Em “Corrosão do Caráter”O famoso ensaio do ano 2000, um famoso sociólogo norte-americano Richard Sennett Ele definiu este conceito da seguinte forma: “Uma palavra que abrange mais do que a personalidade moderna, um termo que se refere a desejos e sentimentos que podem existir dentro de nós sem que ninguém mais saiba (…) a personalidade concentra-se no aspecto duradouro e de longo prazo da nossa experiência emocional”.

Ele então elaborou a ideia de que “o caráter é expresso através da lealdade e do compromisso mútuo, tanto na busca de objetivos de longo prazo quanto através da prática de adiar a gratificação com base em um objetivo futuro”.

Ele concluiu a ideia dizendo: “o caráter está relacionado às qualidades pessoais que valorizamos em nós mesmos e queremos valorizar”.

Talvez a verdadeira oportunidade histórica perante o país não apenas aos novos recursos económicos que serão trazidos pelas indústrias do petróleo, do gás, da mineração, da agricultura e do conhecimento, na possível mutação do caráter nacional.

Se concretizado, poderá mudar a história, como está acontecendo com aquele “novo” arquétipo encarnado por Messi ou Colapinto.

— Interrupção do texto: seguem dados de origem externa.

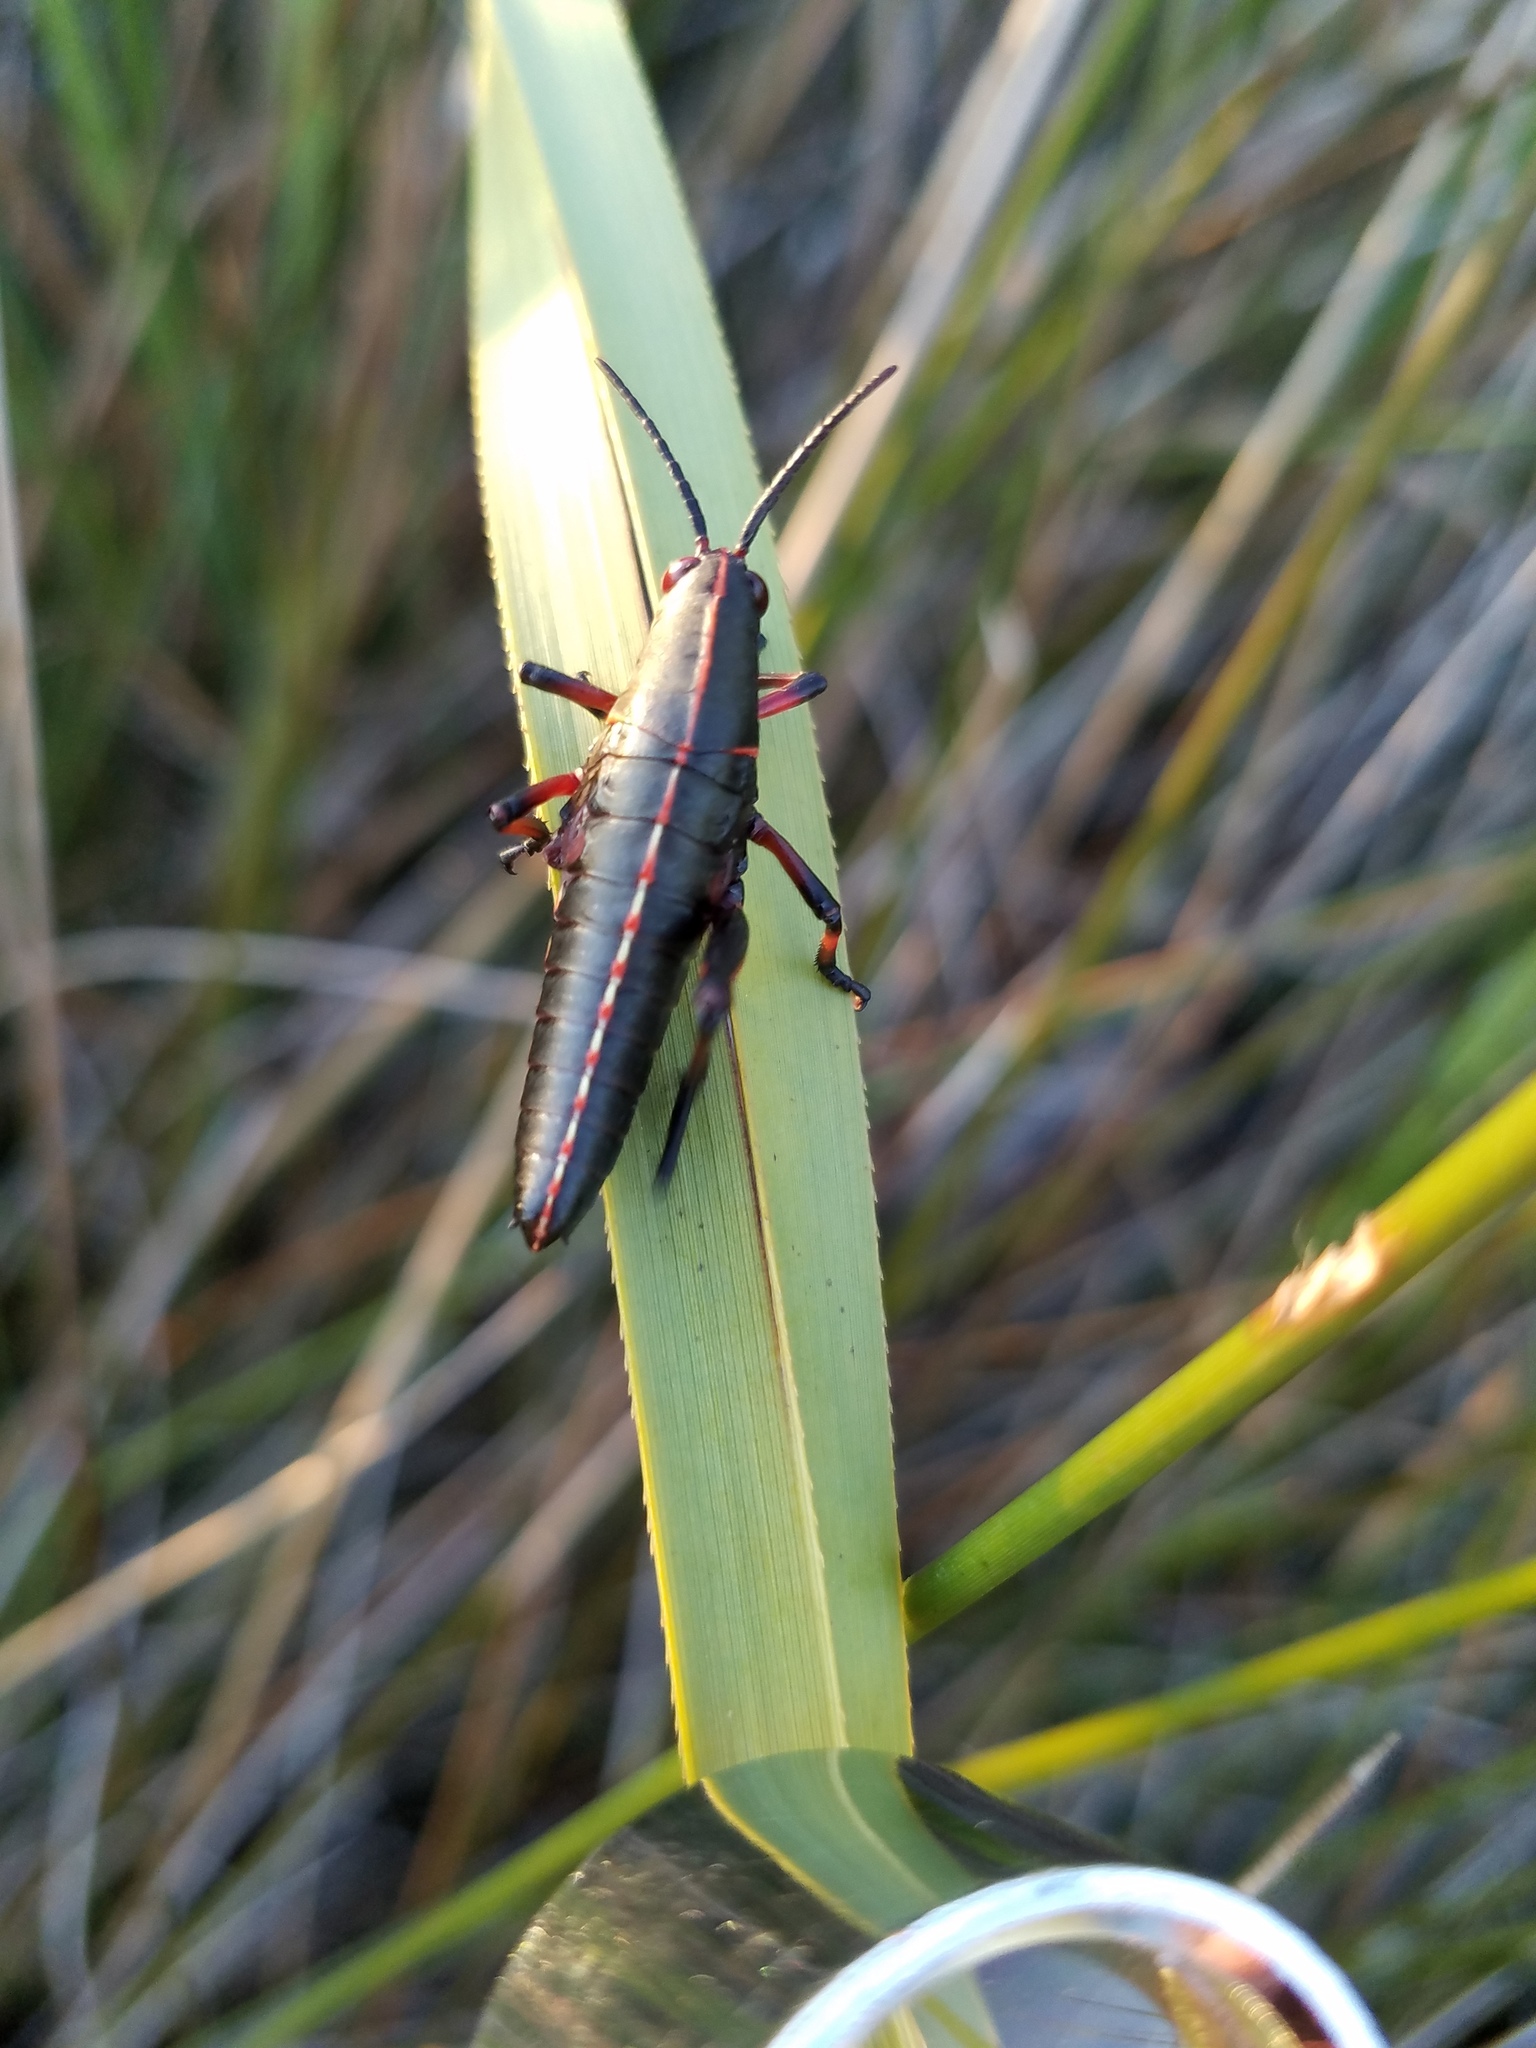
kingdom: Animalia
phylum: Arthropoda
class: Insecta
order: Orthoptera
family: Romaleidae
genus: Romalea
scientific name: Romalea microptera
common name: Eastern lubber grasshopper
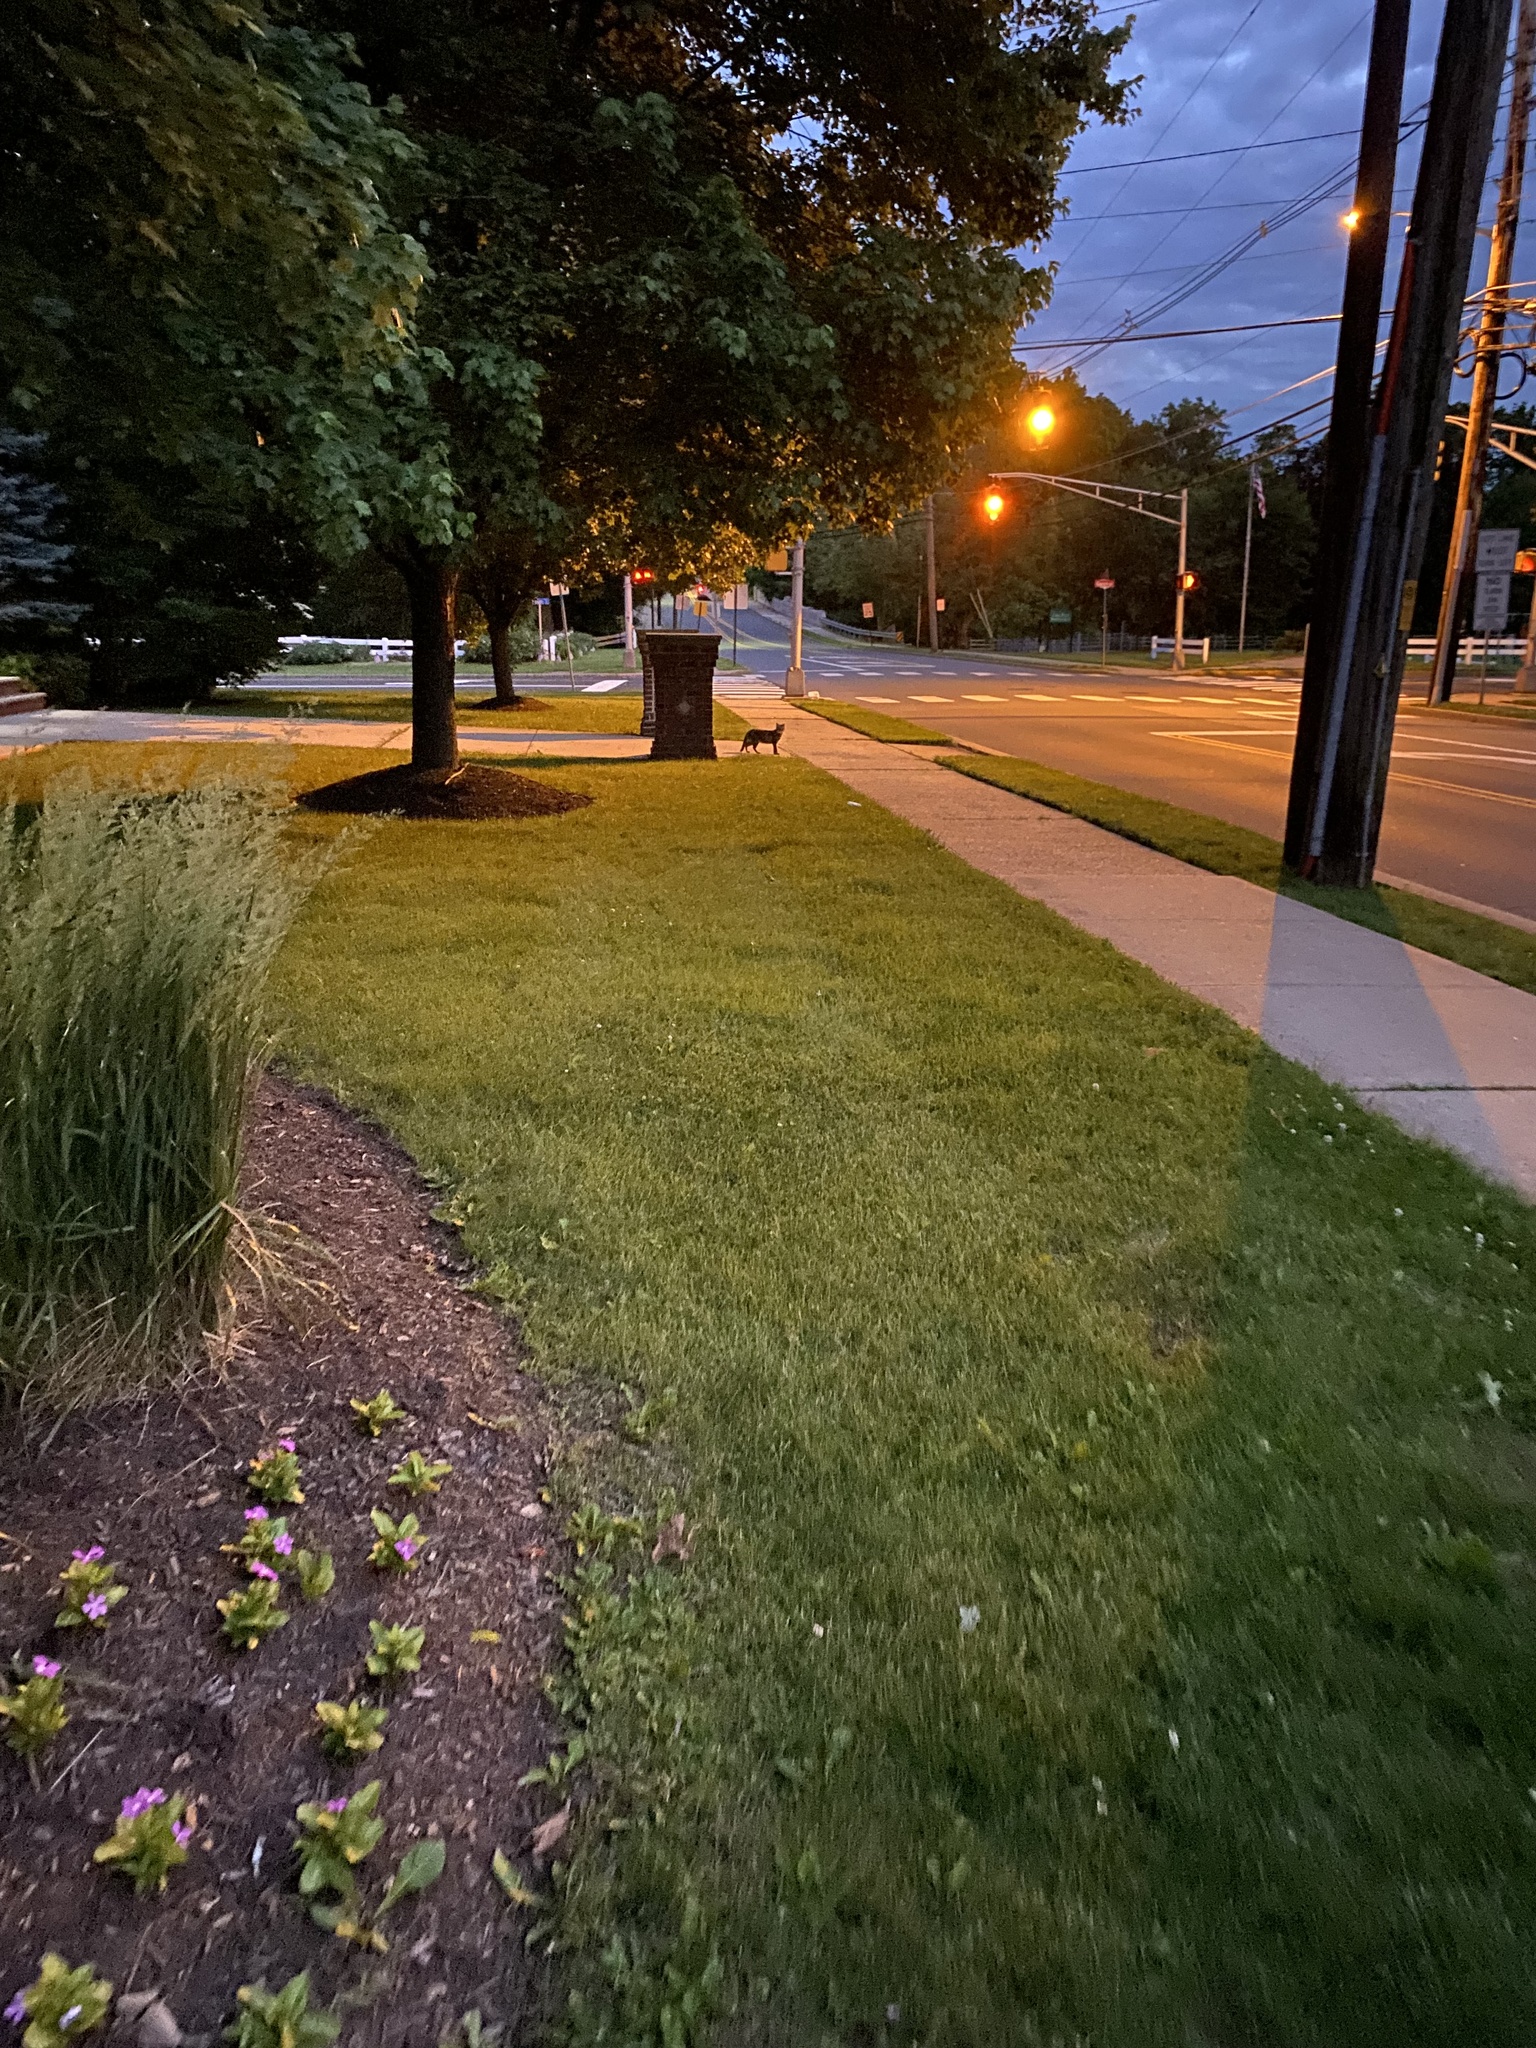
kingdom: Animalia
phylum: Chordata
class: Mammalia
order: Carnivora
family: Felidae
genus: Felis
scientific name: Felis catus
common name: Domestic cat
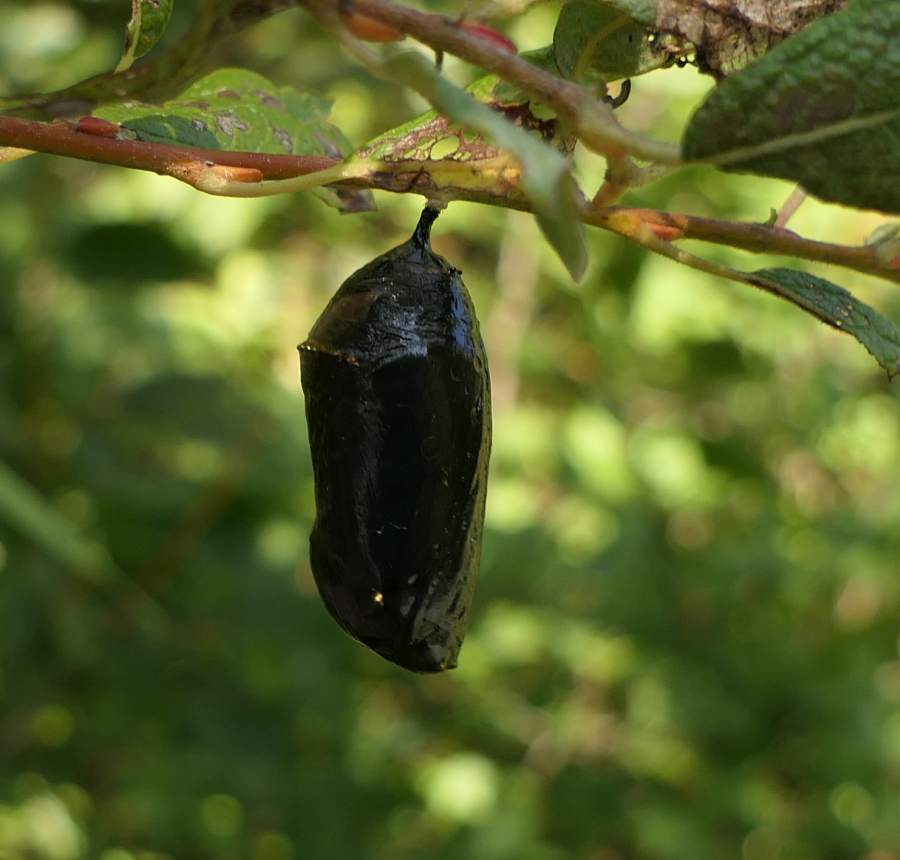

E irradia um tremor que penetra nos ossos e nos corações das pessoas. Glória e bom trato, respeito e educação, talento e bom senso.

Deixar escapar esta oportunidade espiritual seria uma forma de suicídio coletivo. Independentemente de quem seja o líder que conduz os argentinos para o outro lado da ponte. Essa é outra questão que será decidida pela própria sociedade no próximo ano.